TaxAct does provide online support on tax terms and guidance for filing your return through searchable resources, and phone support can offer general explanations about the product and filling out your return. But you can’t share your screen during help sessions like you can with other services. And TaxAct doesn’t give you the option of letting a tax professional look at your return before you file — something H&R Block and TurboTax will do for an additional fee.
That extra level of protection may be worth giving up, though, if you’re confident about your ability to file a tax return. TaxAct has a clean interface and is designed to walk you through preparing a return. We particularly appreciated the questions the program asks that guide you to the right tier of service, and a checklist of documents we’d need to complete our return proved to be a welcome time-saver.
TaxAct’s array of online products cover a wide variety of tax situations, including estates and trusts. It’s definitely a solid alternative to its more well-known rivals.
Read our full TaxAct review.
How We Test Tax Preparation Software
For each tax preparation service, we go through the process of filling out our tax return and stop just short of filing the return electronically. We rate all the tiers for each service, starting our return with Deluxe — the first step above a free, basic return — and add other forms of income to see how each service handles upgrading us to different tiers.
If live help is offered, we test that feature in addition to exploring the help options included with the program. We evaluate tax preparation programs based on their ease of use, navigability and help options.
What Tax Preparation Software Costs
Each service we tested includes a free version, which covers the most basic tax returns and typically includes a free state return. If you own a home, itemize deductions, collect income from freelance or contract work, or own your own business, you’ll then upgrade to other tiers. Don’t worry about having to guess which tier of service you’ll need — as you fill out your return, the services reviewed here will prompt you to upgrade whenever you need a form that’s available in the next tier.
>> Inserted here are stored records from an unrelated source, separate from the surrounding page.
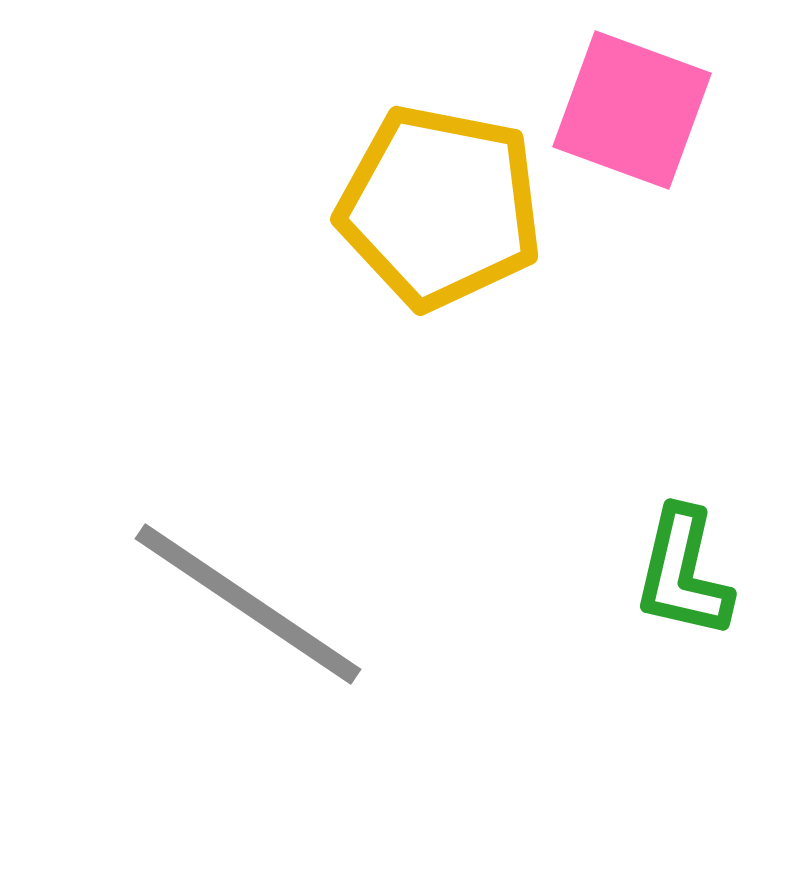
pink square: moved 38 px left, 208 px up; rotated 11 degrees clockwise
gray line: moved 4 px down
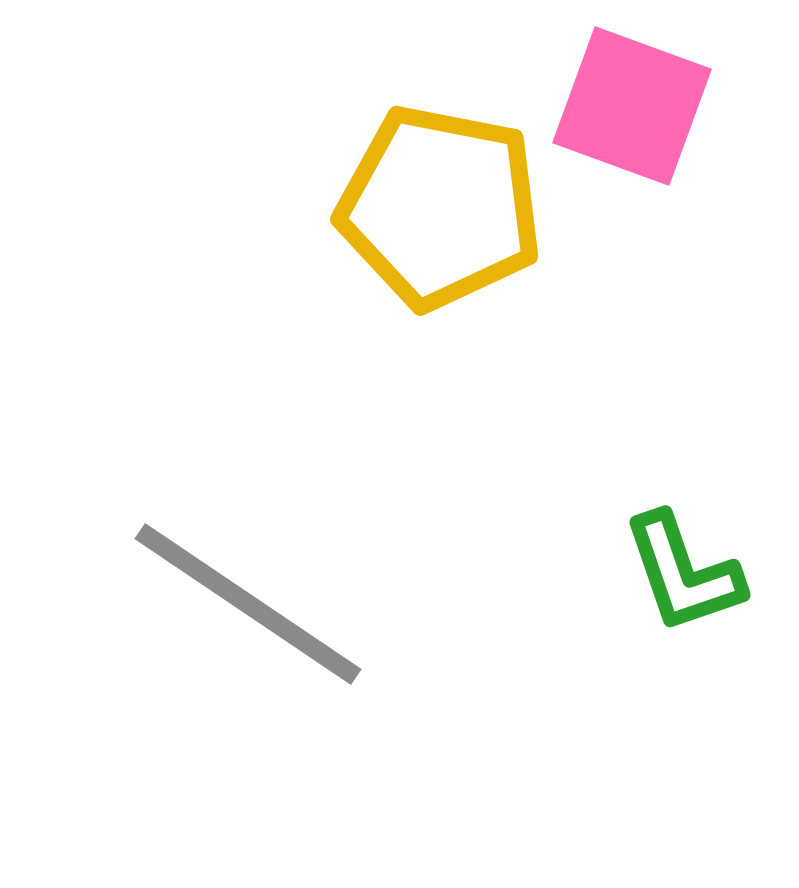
pink square: moved 4 px up
green L-shape: rotated 32 degrees counterclockwise
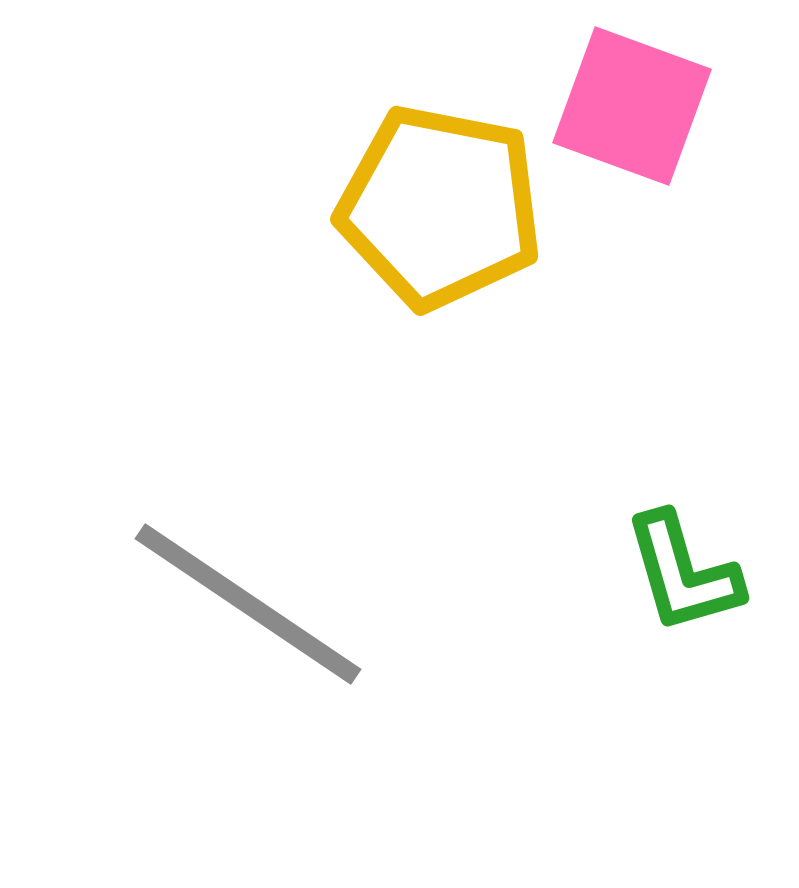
green L-shape: rotated 3 degrees clockwise
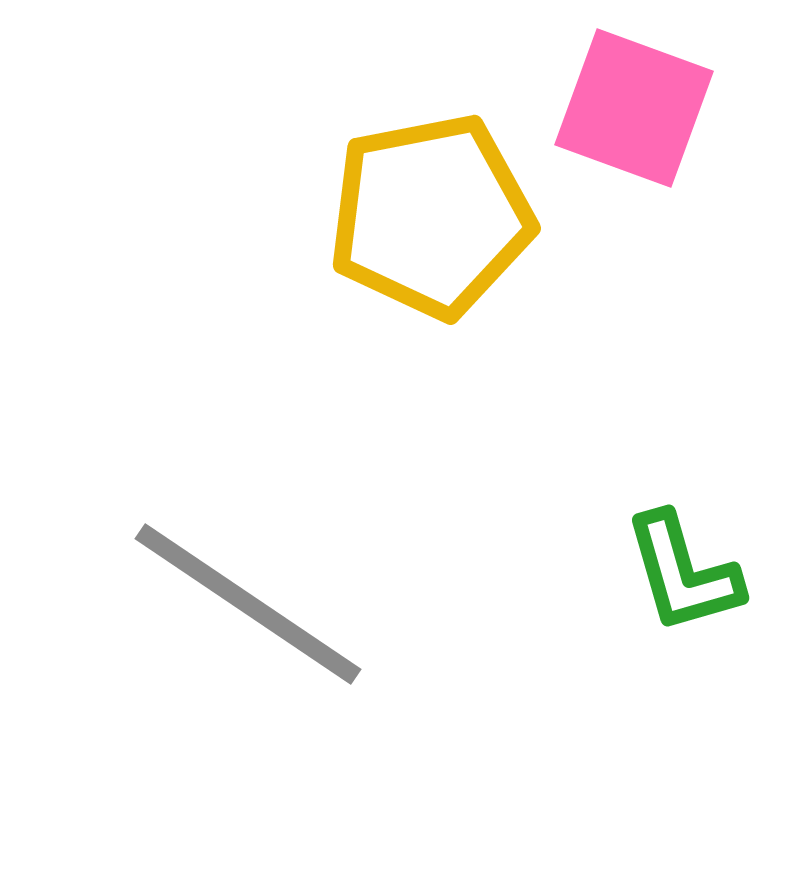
pink square: moved 2 px right, 2 px down
yellow pentagon: moved 9 px left, 9 px down; rotated 22 degrees counterclockwise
Prices for the most commonly used tax form — one for homeowners who itemize deductions — costs between $45 to $60, with live help adding to the cost. If you’re self-employed, plan on paying $80 to $120 for your return.
MORE: H&R Block vs. TurboTax: Online Tax Services Compared
State returns cost extra most of the time. (They’re free with the free versions of H&R Block and TurboTax.) Expect to pay $36 to $40 for a state return, though e-filing is included with the online product.
All three companies also provide downloadable versions of their tax software if you prefer not to use the online versions for whatever reason. Downloads from H&R Block and TaxAct cost a little more than the online versions; TurboTax’s downloadable products cost a little less for the Deluxe and Self-Employed tiers. In all instances, the downloadable version includes filing one state return.